(Saved entries)
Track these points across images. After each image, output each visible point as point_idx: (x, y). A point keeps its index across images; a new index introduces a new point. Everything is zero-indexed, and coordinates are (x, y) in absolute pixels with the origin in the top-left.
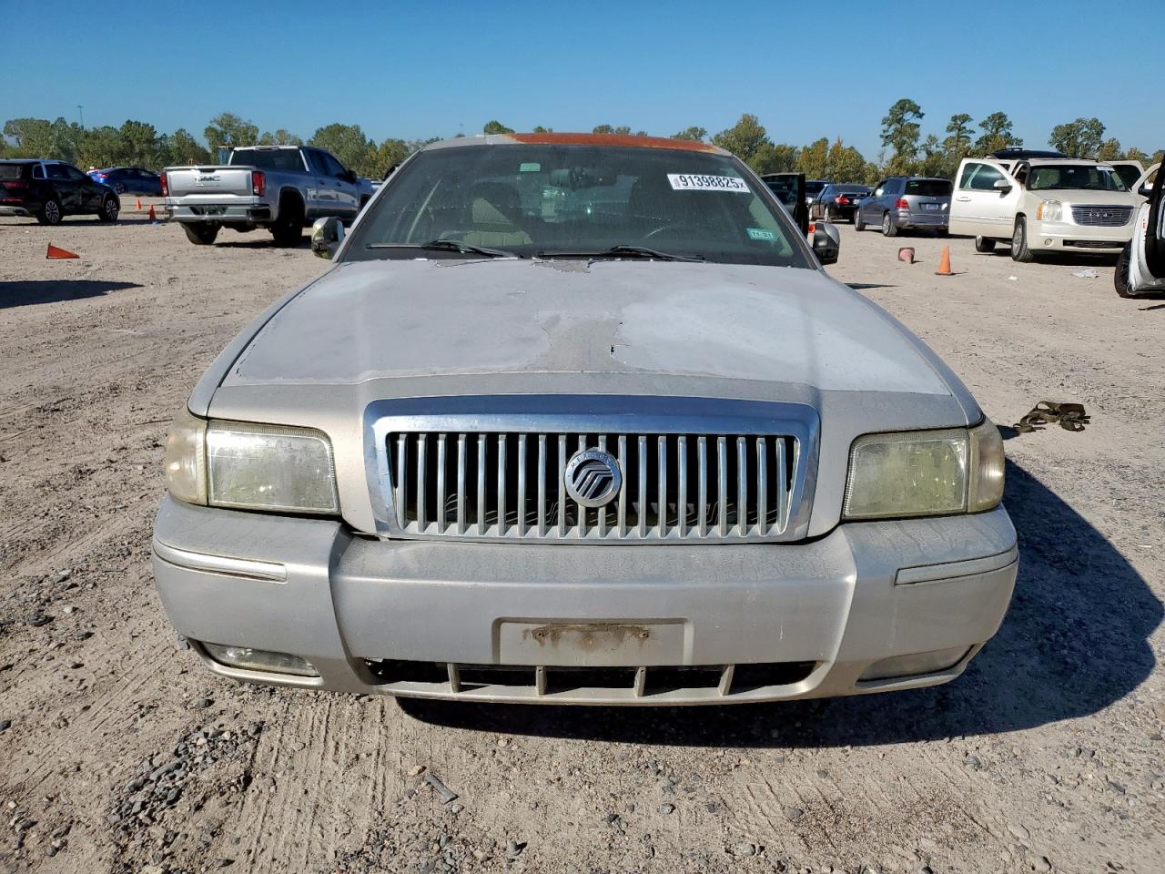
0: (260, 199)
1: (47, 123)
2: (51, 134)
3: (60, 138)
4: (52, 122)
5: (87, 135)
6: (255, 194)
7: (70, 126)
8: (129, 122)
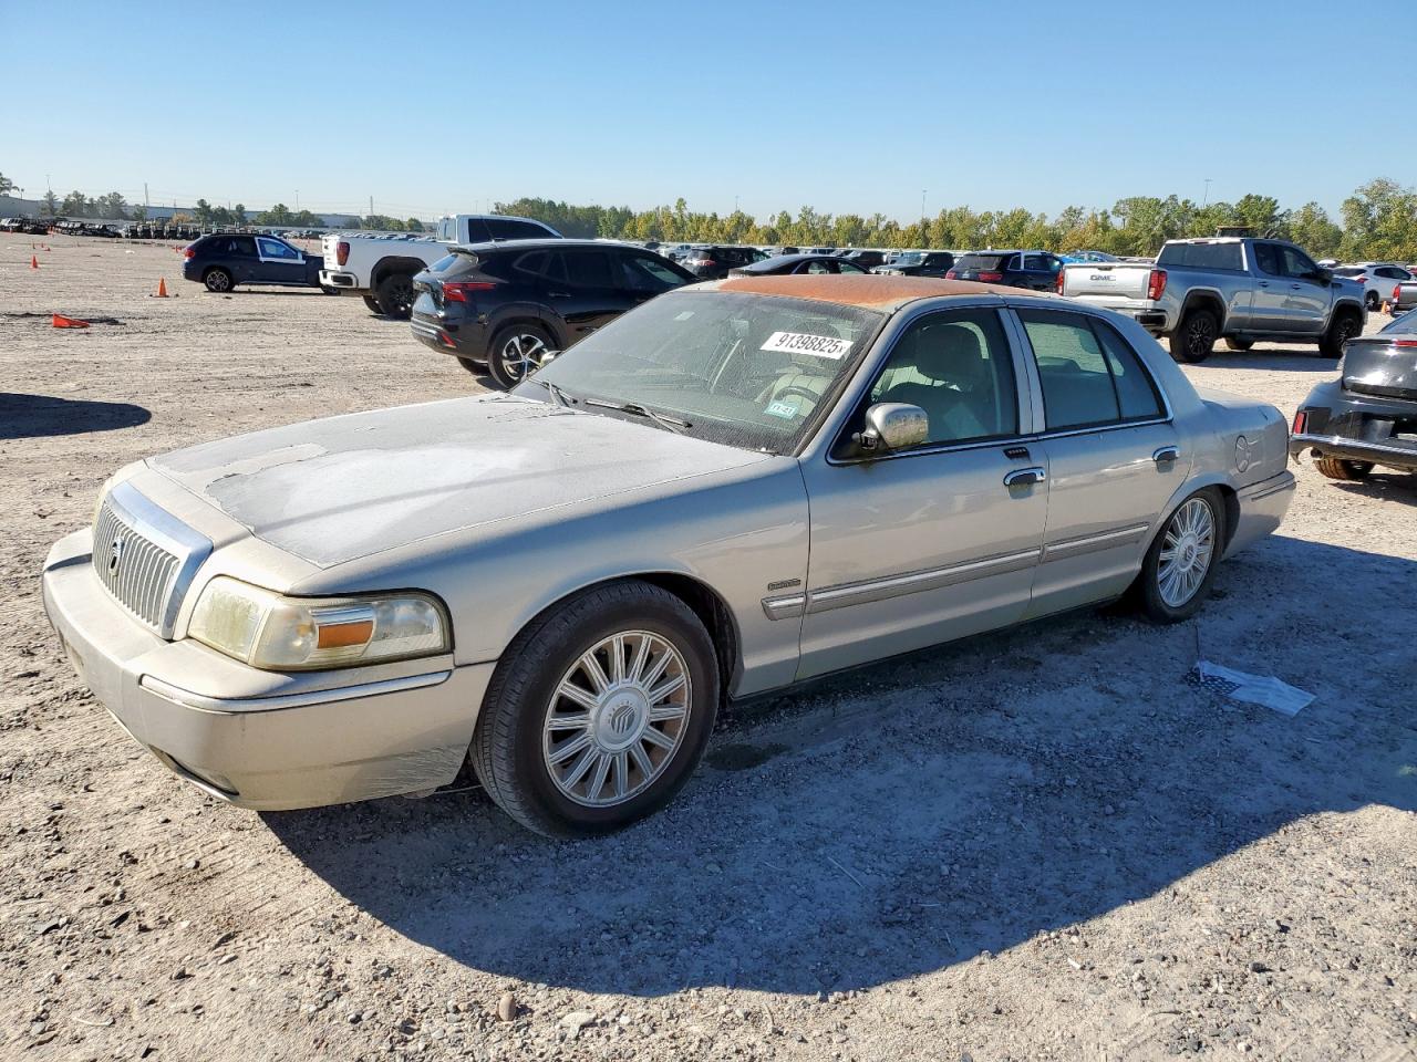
0: (1155, 304)
1: (1158, 201)
2: (1158, 213)
3: (1167, 217)
4: (1163, 201)
5: (1197, 214)
6: (1149, 298)
7: (1180, 204)
8: (1249, 197)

## Work to complete
Write out every line of the material above word for word, leaving the pictures out.

## Answer to the exercise
Track these points across images. After each image, output each visible point as point_idx: (x, y). A point keeps its index across images; a new index introduces a new point. Everything is zero-indexed, and coordinates are (x, y) in absolute pixels with the origin in the top-left.
0: (260, 199)
1: (47, 123)
2: (51, 134)
3: (60, 138)
4: (52, 122)
5: (87, 135)
6: (255, 194)
7: (70, 126)
8: (129, 122)
0: (1155, 304)
1: (1158, 201)
2: (1158, 213)
3: (1167, 217)
4: (1163, 201)
5: (1197, 214)
6: (1149, 298)
7: (1180, 204)
8: (1249, 197)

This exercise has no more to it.